⟨
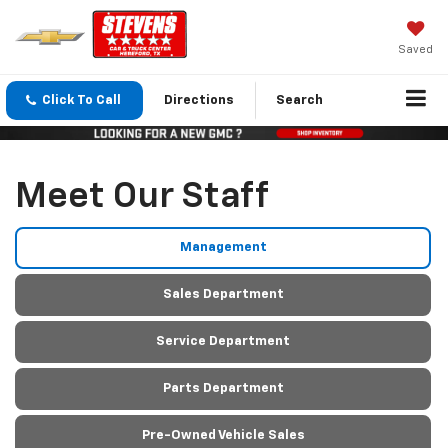
Saved
Click To Call
Directions
Search
Meet Our Staff
Management
Sales Department
Service Department
Parts Department
Pre-Owned Vehicle Sales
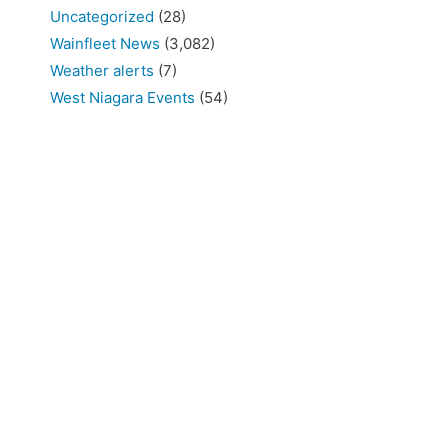
Uncategorized
(28)
Wainfleet News
(3,082)
Weather alerts
(7)
West Niagara Events
(54)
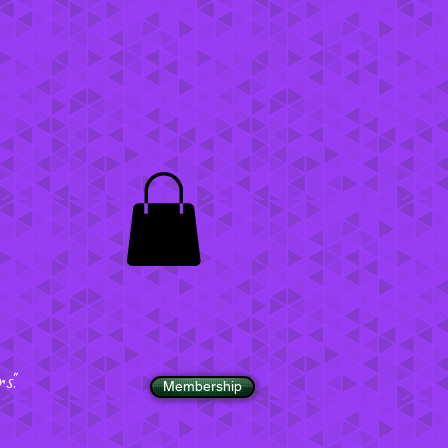
".
Membership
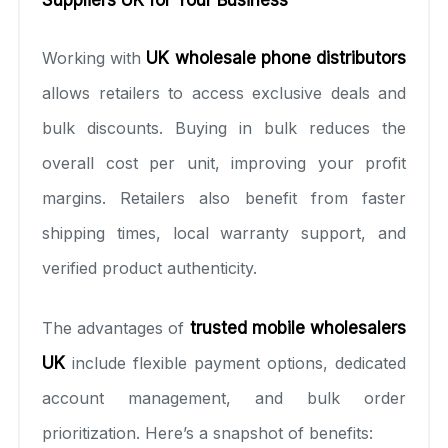
Working with
UK wholesale phone distributors
allows retailers to access exclusive deals and
bulk discounts. Buying in bulk reduces the
overall cost per unit, improving your profit
margins. Retailers also benefit from faster
shipping times, local warranty support, and
verified product authenticity.
The advantages of
trusted mobile wholesalers
UK
include flexible payment options, dedicated
account management, and bulk order
prioritization. Here’s a snapshot of benefits:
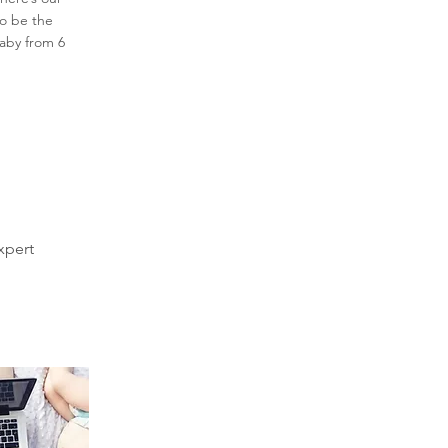
to be the
baby from 6
xpert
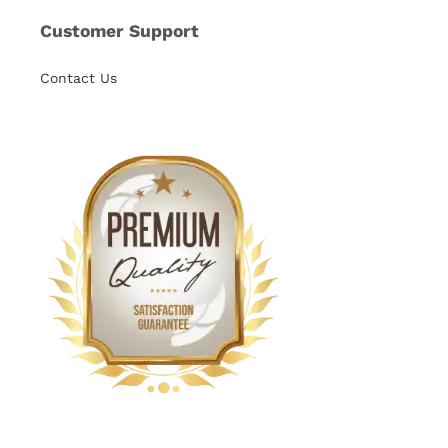
Customer Support
Contact Us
⟩
■ **To-do item**
With the pictures omitted, write out exactly the lines from the one that contains "UK wholesale phone distributors" through the final line of the material above, both ends included.

■ **Response area**
UK wholesale phone distributors
allows retailers to access exclusive deals and
bulk discounts. Buying in bulk reduces the
overall cost per unit, improving your profit
margins. Retailers also benefit from faster
shipping times, local warranty support, and
verified product authenticity.
The advantages of
trusted mobile wholesalers
UK
include flexible payment options, dedicated
account management, and bulk order
prioritization. Here’s a snapshot of benefits:
to be the
baby from 6
xpert
Customer Support
Contact Us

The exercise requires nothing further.